--- Start Text passage ---

17 January 2011 | By Joanne Harris
10 January 2011
11 October 2010
28 February 2011
5 January 2011
10 March 2011
As Howrey’s European teams quit over IP conflicts of interest, a fault line between the US and Europe is emerging. Can Hogan Lovells and
Baker & McKenzie bridge the gap?
Conflicts of interest have always generated headaches for law firms, but US firm Howrey needed a family-sized pack of paracetamol last year when conflicts were cited by its European IP team as the reason for splitting off.
The 14-partner, four-office team - including Howrey’s European managing partner Willem Hoyng and Europe IP head Benoît Strowel - has set up an independent IP boutique, Hoyng Monegier, that has already made five lateral partner hires.
While the departures have made many in the market query Howrey’s long-term survival in Europe, questions are also being asked about the detrimental effect of US conflict of interest rules on international IP practices.
Hoyng sticks firmly to his view that the rules, and the way Howrey was applying them, prevented him and his team from building their practice in the way they wanted. He estimates that they were losing a third of all potential instructions as a result and says that, although the team was busy, it could have been busier.
US conflict of interest rules form part of the American Bar Association’s (ABA) Model Rules of Professional Conduct, established in 1983 and revised significantly in 2002.
Although these are national guidelines, individual states also have their own rules, which can make life even more complicated. Some, including those for New York, are stricter than the ABA rules.
The US rules require firms to gain written consent from clients to act in a number of situations where conflicts may arise. In 2009 the ABA relaxed its rules slightly in lateral hire situations, allowing firms to ’screen’ incoming lawyers - and effectively erect an information barrier around them - if they had a previous client whose interests could be adverse to a client at the new firm. Previously, written consent had to be obtained from both clients.
According to Hoyng, Howrey applied the rules with the strictest possible interpretation. That meant that, even if there was a small possibility of a conflict occurring in the future with a potential client, work was turned down, even if a European case did not affect the US side of the firm.

--- End Text passage ---
--- Start Listed records ---

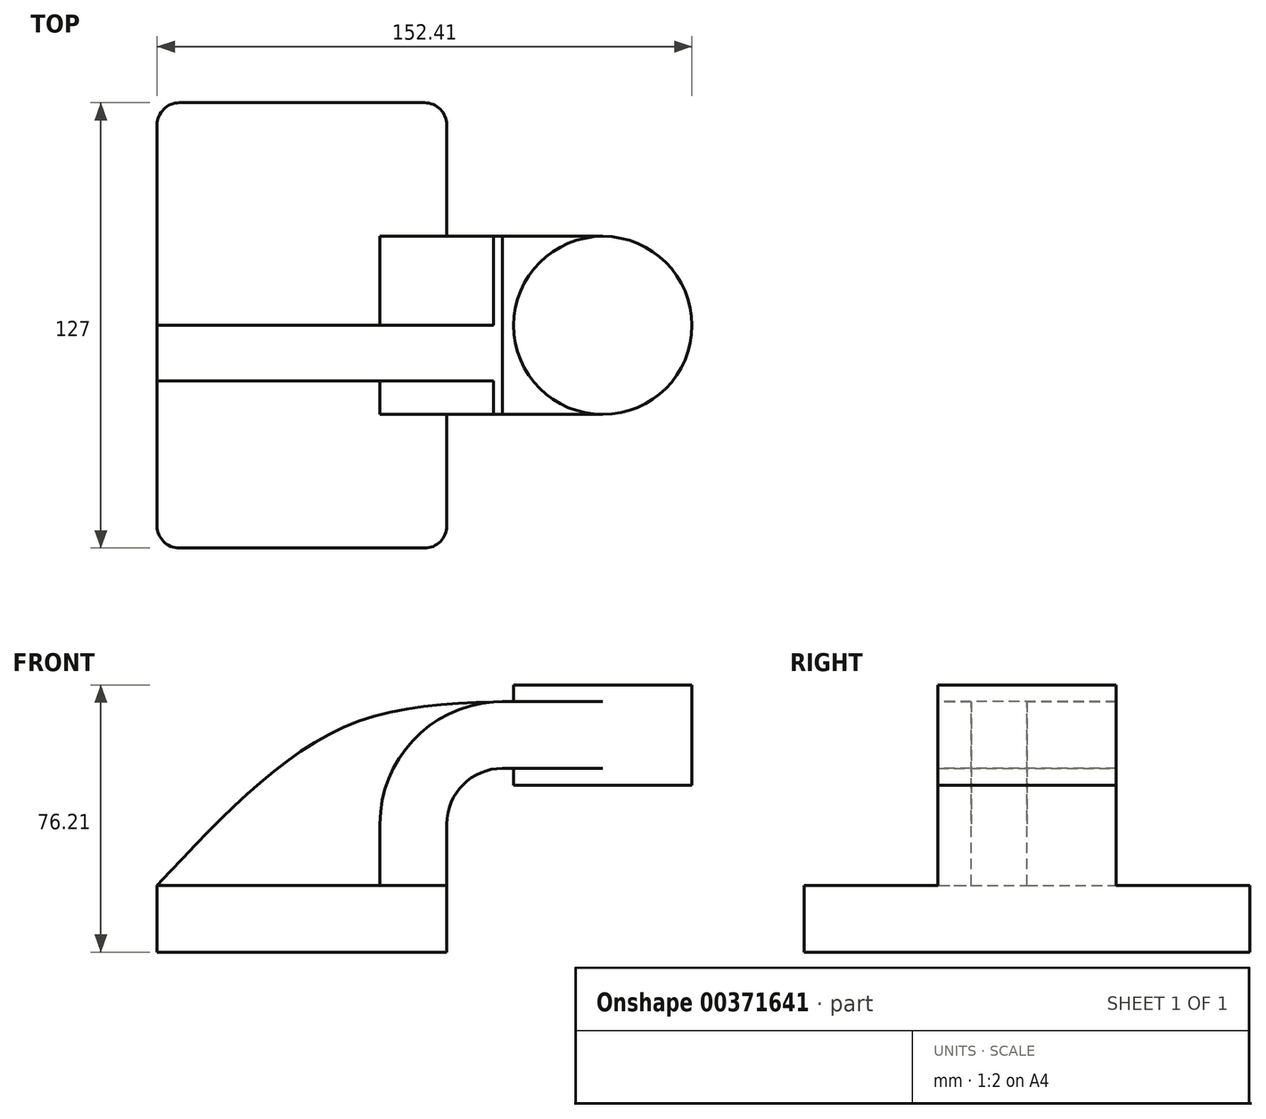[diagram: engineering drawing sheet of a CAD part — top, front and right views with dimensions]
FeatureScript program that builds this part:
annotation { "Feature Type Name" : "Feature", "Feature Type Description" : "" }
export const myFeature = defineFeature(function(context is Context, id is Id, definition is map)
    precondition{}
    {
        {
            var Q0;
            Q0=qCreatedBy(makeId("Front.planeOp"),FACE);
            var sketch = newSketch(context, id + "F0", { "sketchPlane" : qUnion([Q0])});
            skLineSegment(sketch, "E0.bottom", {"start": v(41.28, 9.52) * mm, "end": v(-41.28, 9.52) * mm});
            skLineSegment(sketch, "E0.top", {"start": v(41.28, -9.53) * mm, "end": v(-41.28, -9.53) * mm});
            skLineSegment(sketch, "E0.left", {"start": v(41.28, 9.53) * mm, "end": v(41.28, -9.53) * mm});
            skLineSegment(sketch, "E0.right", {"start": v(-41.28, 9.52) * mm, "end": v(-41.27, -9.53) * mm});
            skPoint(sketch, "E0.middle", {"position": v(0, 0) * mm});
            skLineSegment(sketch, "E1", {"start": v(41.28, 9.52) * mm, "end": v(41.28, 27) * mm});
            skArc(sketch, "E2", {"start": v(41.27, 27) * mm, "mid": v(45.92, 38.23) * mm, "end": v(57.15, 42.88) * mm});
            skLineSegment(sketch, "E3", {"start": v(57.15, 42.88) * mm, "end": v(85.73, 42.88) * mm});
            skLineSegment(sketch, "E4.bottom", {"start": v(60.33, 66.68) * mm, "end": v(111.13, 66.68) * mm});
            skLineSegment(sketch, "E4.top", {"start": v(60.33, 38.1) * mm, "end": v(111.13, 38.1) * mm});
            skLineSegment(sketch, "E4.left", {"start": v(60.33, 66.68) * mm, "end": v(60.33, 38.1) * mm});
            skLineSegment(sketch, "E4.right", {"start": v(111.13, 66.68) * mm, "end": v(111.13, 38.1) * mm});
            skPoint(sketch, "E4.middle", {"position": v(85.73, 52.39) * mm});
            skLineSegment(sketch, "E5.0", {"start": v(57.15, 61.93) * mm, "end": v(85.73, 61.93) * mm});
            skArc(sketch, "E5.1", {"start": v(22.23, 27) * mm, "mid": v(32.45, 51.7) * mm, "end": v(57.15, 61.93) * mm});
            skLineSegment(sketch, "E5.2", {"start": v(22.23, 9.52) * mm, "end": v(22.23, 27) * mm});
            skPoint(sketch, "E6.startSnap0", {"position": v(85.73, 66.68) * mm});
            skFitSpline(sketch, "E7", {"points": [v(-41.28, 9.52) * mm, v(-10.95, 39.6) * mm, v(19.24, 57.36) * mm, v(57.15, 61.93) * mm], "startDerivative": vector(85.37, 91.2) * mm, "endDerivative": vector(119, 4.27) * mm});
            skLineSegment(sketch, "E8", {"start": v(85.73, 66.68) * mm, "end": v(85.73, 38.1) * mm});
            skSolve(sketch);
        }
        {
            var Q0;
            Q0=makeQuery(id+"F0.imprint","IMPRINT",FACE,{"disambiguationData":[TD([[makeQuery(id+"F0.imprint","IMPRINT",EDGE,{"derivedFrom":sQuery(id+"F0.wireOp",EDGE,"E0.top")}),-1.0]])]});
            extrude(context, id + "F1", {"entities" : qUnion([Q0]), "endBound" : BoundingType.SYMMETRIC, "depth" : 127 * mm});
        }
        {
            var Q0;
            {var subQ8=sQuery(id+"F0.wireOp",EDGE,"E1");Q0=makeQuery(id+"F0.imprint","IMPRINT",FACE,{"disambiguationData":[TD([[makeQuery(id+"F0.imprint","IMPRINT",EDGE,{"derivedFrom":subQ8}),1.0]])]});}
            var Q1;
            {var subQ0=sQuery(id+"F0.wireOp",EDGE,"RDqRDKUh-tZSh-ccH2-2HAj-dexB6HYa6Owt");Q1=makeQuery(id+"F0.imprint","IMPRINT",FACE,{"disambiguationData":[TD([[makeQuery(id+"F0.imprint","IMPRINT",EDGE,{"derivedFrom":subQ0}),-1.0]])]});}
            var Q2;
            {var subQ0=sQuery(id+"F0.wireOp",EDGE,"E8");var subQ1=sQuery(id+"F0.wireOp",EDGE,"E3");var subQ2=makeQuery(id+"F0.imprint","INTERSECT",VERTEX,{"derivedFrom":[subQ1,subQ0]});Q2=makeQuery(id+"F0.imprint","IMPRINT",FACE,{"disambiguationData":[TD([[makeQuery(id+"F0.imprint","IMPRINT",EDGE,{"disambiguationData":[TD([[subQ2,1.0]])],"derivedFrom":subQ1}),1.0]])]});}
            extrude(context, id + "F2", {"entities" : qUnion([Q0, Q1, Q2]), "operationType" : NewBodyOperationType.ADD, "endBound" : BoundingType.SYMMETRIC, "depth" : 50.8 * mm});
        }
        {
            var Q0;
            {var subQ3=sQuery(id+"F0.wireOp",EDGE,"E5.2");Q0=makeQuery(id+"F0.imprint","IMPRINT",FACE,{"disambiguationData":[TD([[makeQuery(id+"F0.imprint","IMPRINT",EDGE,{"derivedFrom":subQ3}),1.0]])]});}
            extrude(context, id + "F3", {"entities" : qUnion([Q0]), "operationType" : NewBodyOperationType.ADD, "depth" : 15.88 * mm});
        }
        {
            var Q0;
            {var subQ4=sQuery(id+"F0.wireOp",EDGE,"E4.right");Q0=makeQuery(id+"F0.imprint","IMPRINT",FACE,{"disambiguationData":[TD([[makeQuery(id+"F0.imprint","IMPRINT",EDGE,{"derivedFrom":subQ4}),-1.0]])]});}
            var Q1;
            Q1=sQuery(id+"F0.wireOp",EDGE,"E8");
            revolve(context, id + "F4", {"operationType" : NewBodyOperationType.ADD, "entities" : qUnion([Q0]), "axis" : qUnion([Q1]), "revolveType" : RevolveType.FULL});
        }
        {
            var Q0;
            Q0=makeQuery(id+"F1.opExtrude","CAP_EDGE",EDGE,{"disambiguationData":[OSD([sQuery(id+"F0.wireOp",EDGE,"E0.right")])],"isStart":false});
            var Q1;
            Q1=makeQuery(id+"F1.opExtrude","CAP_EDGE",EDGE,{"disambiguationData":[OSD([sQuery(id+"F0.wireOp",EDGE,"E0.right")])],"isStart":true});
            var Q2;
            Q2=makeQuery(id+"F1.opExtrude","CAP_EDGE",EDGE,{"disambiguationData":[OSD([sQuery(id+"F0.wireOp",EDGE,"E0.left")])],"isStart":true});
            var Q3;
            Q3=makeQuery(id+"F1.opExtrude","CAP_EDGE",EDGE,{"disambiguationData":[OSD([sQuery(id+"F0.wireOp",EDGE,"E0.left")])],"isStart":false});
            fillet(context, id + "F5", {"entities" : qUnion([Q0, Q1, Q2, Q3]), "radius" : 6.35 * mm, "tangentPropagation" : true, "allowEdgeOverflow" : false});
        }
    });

--- End Listed records ---

## Instructions
1. Reproduce the entries line for line, starting at their first line and ending with the line that contains "v(41.28, 9.53) *", both included. Omit the pictures.
2. Continue the passage about conflict of interest rules at Howrey from its last sentence.

## Answer list
1.
[diagram: engineering drawing sheet of a CAD part — top, front and right views with dimensions]
FeatureScript program that builds this part:
annotation { "Feature Type Name" : "Feature", "Feature Type Description" : "" }
export const myFeature = defineFeature(function(context is Context, id is Id, definition is map)
    precondition{}
    {
        {
            var Q0;
            Q0=qCreatedBy(makeId("Front.planeOp"),FACE);
            var sketch = newSketch(context, id + "F0", { "sketchPlane" : qUnion([Q0])});
            skLineSegment(sketch, "E0.bottom", {"start": v(41.28, 9.52) * mm, "end": v(-41.28, 9.52) * mm});
            skLineSegment(sketch, "E0.top", {"start": v(41.28, -9.53) * mm, "end": v(-41.28, -9.53) * mm});
            skLineSegment(sketch, "E0.left", {"start": v(41.28, 9.53) * mm, "end": v(41.28, -9.53) * mm});

2.
The application of the rules, says Hoyng, even precluded the European team from accepting work for European subsidiaries of US companies in potential conflict situations.
“If, in the end, that’s replaced by lots of [referral] work from the US arm I don’t mind, but it’s not necessarily the case that the client in the US will use the US firm also in Europe, so you lose out twice,” Hoyng says.
Cynical use of rules
Another source of frustration for Hoyng and other IP litigators across Europe is the aggressive attitude of some US firms and clients towards the use of conflict rules. Hoyng describes cases where a US firm on an IP case will begin a battle by trying to use the rules to get rid of the opponent’s firm. This, he says, has led to the rules being used as a “kind of tool for anticompetitive behaviour in the litigation arena”.
“The attitude of a US lawyer tends to be, ’can I conflict out the lawyer on the other side?’” Hoyng says. “This is not because there’s a true conflict, but because there are certain rules you can play with. Fortunately we don’t find that to the same extent in Europe. The normal European client is a bit more sophisticated.”
This is backed up by Michael Hart, head of Baker & McKenzie’s London IP team. “There are some companies that have a reputation for trying to instruct various law firms to use conflict rules,” Hart says of the US market.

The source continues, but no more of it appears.